Good point.
I was thinking of a way to keep the immediate-destruct semantic: Threads could do a "micro gc" on their own thread local data on each evaluator callback call (i.e. a bit like the current destruct_objects_to_destruct calls). These micro gc's would have to run very quickly though, which probably rules out the generational gc approach with mark-and-sweep for young data (refcount-based garbing remains basically equally efficient regardless how often it runs, while mark-and-sweep does not).

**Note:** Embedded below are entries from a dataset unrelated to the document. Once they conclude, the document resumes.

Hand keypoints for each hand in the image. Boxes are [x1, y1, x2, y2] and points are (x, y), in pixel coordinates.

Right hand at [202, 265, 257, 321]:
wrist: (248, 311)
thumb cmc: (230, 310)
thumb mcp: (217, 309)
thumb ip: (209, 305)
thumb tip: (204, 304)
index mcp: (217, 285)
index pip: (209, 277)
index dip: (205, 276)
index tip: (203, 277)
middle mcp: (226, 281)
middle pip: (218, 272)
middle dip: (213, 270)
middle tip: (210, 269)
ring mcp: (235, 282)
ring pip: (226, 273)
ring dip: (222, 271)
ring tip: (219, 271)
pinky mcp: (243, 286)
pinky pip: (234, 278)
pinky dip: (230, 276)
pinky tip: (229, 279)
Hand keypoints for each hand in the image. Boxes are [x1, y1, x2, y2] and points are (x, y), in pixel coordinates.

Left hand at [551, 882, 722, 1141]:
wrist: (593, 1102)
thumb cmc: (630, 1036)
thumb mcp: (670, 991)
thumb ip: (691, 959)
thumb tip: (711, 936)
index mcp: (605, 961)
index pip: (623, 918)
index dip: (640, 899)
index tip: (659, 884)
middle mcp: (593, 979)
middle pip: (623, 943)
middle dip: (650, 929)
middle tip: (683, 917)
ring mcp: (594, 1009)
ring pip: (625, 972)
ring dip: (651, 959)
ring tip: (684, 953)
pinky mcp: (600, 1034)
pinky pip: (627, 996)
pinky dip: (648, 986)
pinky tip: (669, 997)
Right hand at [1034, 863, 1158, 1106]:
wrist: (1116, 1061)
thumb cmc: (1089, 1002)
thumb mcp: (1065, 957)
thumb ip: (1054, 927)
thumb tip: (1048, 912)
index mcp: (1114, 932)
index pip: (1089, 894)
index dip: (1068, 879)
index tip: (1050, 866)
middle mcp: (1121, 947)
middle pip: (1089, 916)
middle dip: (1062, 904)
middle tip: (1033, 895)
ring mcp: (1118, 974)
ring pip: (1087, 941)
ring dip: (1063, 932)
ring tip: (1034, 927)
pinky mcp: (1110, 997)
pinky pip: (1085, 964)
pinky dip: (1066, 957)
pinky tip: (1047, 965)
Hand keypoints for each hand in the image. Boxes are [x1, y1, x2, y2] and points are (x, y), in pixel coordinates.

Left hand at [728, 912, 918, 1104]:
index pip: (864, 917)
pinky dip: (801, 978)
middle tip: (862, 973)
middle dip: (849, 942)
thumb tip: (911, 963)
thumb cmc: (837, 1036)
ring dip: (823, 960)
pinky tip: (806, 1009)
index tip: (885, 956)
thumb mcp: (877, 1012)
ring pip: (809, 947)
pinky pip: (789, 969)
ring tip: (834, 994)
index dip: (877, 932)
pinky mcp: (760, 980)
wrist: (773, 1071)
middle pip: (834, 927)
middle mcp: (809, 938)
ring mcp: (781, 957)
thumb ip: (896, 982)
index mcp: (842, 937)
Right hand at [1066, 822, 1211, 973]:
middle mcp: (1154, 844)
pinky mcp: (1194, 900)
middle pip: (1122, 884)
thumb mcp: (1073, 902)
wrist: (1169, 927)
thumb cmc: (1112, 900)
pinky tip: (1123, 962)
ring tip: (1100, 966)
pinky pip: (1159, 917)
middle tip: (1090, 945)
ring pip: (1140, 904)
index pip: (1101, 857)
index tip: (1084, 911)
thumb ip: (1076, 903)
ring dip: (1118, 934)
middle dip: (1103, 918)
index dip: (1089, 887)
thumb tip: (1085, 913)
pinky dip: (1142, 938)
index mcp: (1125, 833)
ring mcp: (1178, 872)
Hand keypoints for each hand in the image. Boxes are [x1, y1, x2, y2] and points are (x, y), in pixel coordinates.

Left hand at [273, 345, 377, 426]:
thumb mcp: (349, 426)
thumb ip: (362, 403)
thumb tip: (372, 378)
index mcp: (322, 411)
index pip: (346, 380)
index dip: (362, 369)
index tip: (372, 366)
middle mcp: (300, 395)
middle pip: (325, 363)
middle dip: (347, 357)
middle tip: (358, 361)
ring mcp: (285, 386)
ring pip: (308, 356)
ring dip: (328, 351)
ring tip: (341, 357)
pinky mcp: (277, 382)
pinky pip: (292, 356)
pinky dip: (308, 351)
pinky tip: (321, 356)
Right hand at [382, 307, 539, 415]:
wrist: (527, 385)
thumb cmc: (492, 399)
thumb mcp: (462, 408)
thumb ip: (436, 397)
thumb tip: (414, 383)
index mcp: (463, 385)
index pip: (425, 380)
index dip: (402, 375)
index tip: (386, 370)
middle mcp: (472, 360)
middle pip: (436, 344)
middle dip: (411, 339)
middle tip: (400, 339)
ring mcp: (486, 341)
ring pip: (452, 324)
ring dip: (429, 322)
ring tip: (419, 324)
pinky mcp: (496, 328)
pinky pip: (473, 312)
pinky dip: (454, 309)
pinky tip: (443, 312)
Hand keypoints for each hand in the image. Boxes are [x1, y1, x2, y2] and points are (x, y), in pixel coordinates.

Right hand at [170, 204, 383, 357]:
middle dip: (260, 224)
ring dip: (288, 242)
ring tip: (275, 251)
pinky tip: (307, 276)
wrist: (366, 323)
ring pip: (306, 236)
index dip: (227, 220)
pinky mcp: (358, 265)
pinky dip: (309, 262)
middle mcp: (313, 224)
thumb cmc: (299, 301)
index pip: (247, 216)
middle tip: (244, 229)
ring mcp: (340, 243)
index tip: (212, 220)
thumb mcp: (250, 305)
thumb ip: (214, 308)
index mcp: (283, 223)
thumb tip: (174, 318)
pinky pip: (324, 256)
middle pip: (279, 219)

This would mean that the immediate-destruct semantic works as long as the data is thread local, which is true in the mutex-lock-on-the-stack scenario. It's also true in most cases when e.g. arrays are built on the stack using +=. However, cases like
my_map[key] += ({another_value});
would not be destructive on the array values if my_map is shared. But that case is hopeless anyway in a multi-cpu world since the array value always can get refs from other threads asynchronously (prohibiting that would require locking that would be much worse).
To allow destructive updates in such cases, it'd be necessary to introduce some kind of new construct so that the pike programmer explicitly can allow (but not always expect) destructive updates regardless of extra refs.
However, ditching mark-and-sweep for young data comes at a cost. The paper I linked to has measured that a purely refcounting collector is between 20-30% slower when the number concurrent of threads gets above 3 on a 4 cpu box (see pages 80-81). This slowdown is measured over the total throughput of a benchmark, so it's not just "the gc itself".
Note that this is a comparison between two gc's where the only difference is the mark-and-sweep for young data - the purely refcounting collector in this case is still a whole lot more efficient than the current one in pike due to the drastically lowered refcount update frequency. I haven't seen any comparisons between the delayed-update refcount gc and an immediate-update like pike currently uses, but I suspect that the difference is substantial there already.
So the options we're considering here is either keeping the immediate-destruct semantic and some single-ref destructive optimizations, at a cost of (conservatively speaking) at least 15% overall performance in high-concurrency server apps. I don't think the single-ref destructive optimizations can weigh up that performance hit (and in the longer run they can be achieved anyway with new language constructs). Still, keeping the immediate-destruct semantic is worth something from a compatibility view.